====== Given records ======

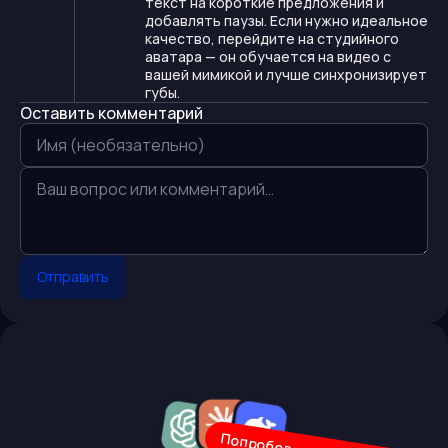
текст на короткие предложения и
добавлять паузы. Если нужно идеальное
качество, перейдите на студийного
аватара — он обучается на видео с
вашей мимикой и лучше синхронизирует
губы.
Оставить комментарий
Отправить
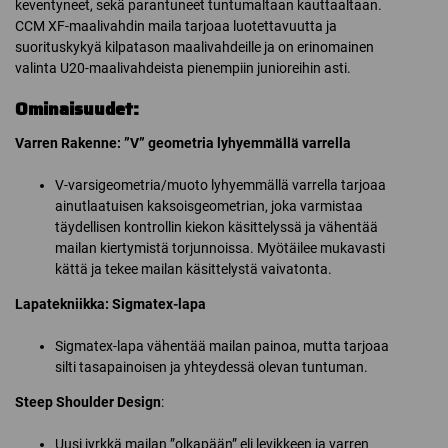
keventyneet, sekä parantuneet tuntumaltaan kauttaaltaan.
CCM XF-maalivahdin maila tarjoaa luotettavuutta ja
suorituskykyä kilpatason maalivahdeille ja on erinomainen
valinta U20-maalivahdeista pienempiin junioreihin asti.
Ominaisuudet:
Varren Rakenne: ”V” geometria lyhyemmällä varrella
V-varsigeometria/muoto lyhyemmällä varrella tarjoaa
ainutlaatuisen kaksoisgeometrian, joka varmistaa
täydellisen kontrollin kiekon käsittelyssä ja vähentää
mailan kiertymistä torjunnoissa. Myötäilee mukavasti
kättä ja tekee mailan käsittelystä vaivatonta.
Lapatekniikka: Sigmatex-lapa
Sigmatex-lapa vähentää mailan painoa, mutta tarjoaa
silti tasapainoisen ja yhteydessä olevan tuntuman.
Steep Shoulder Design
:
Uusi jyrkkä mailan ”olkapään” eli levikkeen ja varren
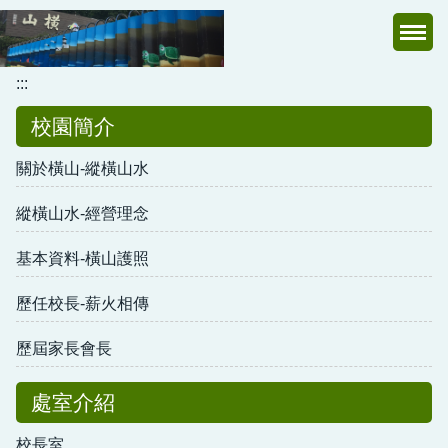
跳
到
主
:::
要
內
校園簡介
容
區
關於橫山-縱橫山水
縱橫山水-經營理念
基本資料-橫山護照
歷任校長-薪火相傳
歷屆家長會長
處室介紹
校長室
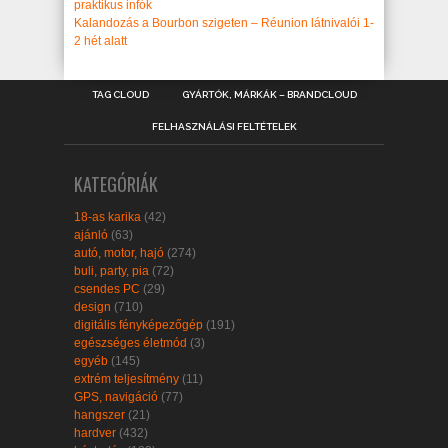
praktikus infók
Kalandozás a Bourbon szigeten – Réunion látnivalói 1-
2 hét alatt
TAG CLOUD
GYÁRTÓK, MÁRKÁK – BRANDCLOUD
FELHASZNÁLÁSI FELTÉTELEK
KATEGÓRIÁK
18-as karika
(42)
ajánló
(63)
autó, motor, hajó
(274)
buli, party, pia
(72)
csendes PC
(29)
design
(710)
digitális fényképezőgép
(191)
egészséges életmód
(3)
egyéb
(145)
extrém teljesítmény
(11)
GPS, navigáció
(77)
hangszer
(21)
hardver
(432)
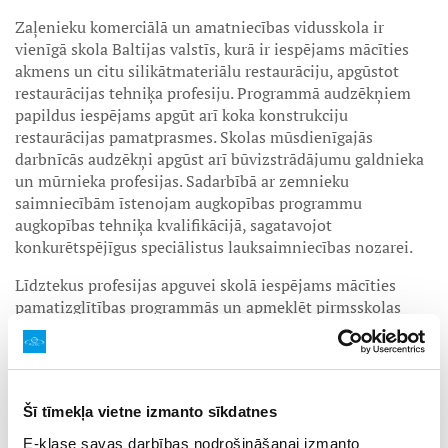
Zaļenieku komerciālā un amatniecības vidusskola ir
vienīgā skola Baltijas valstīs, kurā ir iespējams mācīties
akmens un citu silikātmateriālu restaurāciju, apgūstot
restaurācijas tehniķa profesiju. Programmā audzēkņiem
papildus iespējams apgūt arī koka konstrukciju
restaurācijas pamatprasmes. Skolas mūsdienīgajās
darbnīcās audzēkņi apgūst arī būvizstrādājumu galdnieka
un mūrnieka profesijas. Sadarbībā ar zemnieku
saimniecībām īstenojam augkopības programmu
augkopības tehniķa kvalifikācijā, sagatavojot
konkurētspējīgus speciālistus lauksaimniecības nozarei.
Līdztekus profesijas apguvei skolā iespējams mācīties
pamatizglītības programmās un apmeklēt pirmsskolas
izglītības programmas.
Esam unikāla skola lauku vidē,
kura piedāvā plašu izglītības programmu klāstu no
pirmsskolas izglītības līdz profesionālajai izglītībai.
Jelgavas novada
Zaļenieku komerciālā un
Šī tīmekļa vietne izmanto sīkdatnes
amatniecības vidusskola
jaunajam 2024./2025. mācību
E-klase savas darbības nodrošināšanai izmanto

======

▸ **What is expected**:
Rewrite the text of the records above, replacing "Sigmatex-lapa" with "Sigmatex-terä" and changing nothing else. Omit the pictures.

▸ **Task response**:
текст на короткие предложения и
добавлять паузы. Если нужно идеальное
качество, перейдите на студийного
аватара — он обучается на видео с
вашей мимикой и лучше синхронизирует
губы.
Оставить комментарий
Отправить
keventyneet, sekä parantuneet tuntumaltaan kauttaaltaan.
CCM XF-maalivahdin maila tarjoaa luotettavuutta ja
suorituskykyä kilpatason maalivahdeille ja on erinomainen
valinta U20-maalivahdeista pienempiin junioreihin asti.
Ominaisuudet:
Varren Rakenne: ”V” geometria lyhyemmällä varrella
V-varsigeometria/muoto lyhyemmällä varrella tarjoaa
ainutlaatuisen kaksoisgeometrian, joka varmistaa
täydellisen kontrollin kiekon käsittelyssä ja vähentää
mailan kiertymistä torjunnoissa. Myötäilee mukavasti
kättä ja tekee mailan käsittelystä vaivatonta.
Lapatekniikka: Sigmatex-terä
Sigmatex-terä vähentää mailan painoa, mutta tarjoaa
silti tasapainoisen ja yhteydessä olevan tuntuman.
Steep Shoulder Design
:
Uusi jyrkkä mailan ”olkapään” eli levikkeen ja varren
跳
到
主
:::
要
內
校園簡介
容
區
關於橫山-縱橫山水
縱橫山水-經營理念
基本資料-橫山護照
歷任校長-薪火相傳
歷屆家長會長
處室介紹
校長室
praktikus infók
Kalandozás a Bourbon szigeten – Réunion látnivalói 1-
2 hét alatt
TAG CLOUD
GYÁRTÓK, MÁRKÁK – BRANDCLOUD
FELHASZNÁLÁSI FELTÉTELEK
KATEGÓRIÁK
18-as karika
(42)
ajánló
(63)
autó, motor, hajó
(274)
buli, party, pia
(72)
csendes PC
(29)
design
(710)
digitális fényképezőgép
(191)
egészséges életmód
(3)
egyéb
(145)
extrém teljesítmény
(11)
GPS, navigáció
(77)
hangszer
(21)
hardver
(432)
Zaļenieku komerciālā un amatniecības vidusskola ir
vienīgā skola Baltijas valstīs, kurā ir iespējams mācīties
akmens un citu silikātmateriālu restaurāciju, apgūstot
restaurācijas tehniķa profesiju. Programmā audzēkņiem
papildus iespējams apgūt arī koka konstrukciju
restaurācijas pamatprasmes. Skolas mūsdienīgajās
darbnīcās audzēkņi apgūst arī būvizstrādājumu galdnieka
un mūrnieka profesijas. Sadarbībā ar zemnieku
saimniecībām īstenojam augkopības programmu
augkopības tehniķa kvalifikācijā, sagatavojot
konkurētspējīgus speciālistus lauksaimniecības nozarei.
Līdztekus profesijas apguvei skolā iespējams mācīties
pamatizglītības programmās un apmeklēt pirmsskolas
izglītības programmas.
Esam unikāla skola lauku vidē,
kura piedāvā plašu izglītības programmu klāstu no
pirmsskolas izglītības līdz profesionālajai izglītībai.
Jelgavas novada
Zaļenieku komerciālā un
Šī tīmekļa vietne izmanto sīkdatnes
amatniecības vidusskola
jaunajam 2024./2025. mācību
E-klase savas darbības nodrošināšanai izmanto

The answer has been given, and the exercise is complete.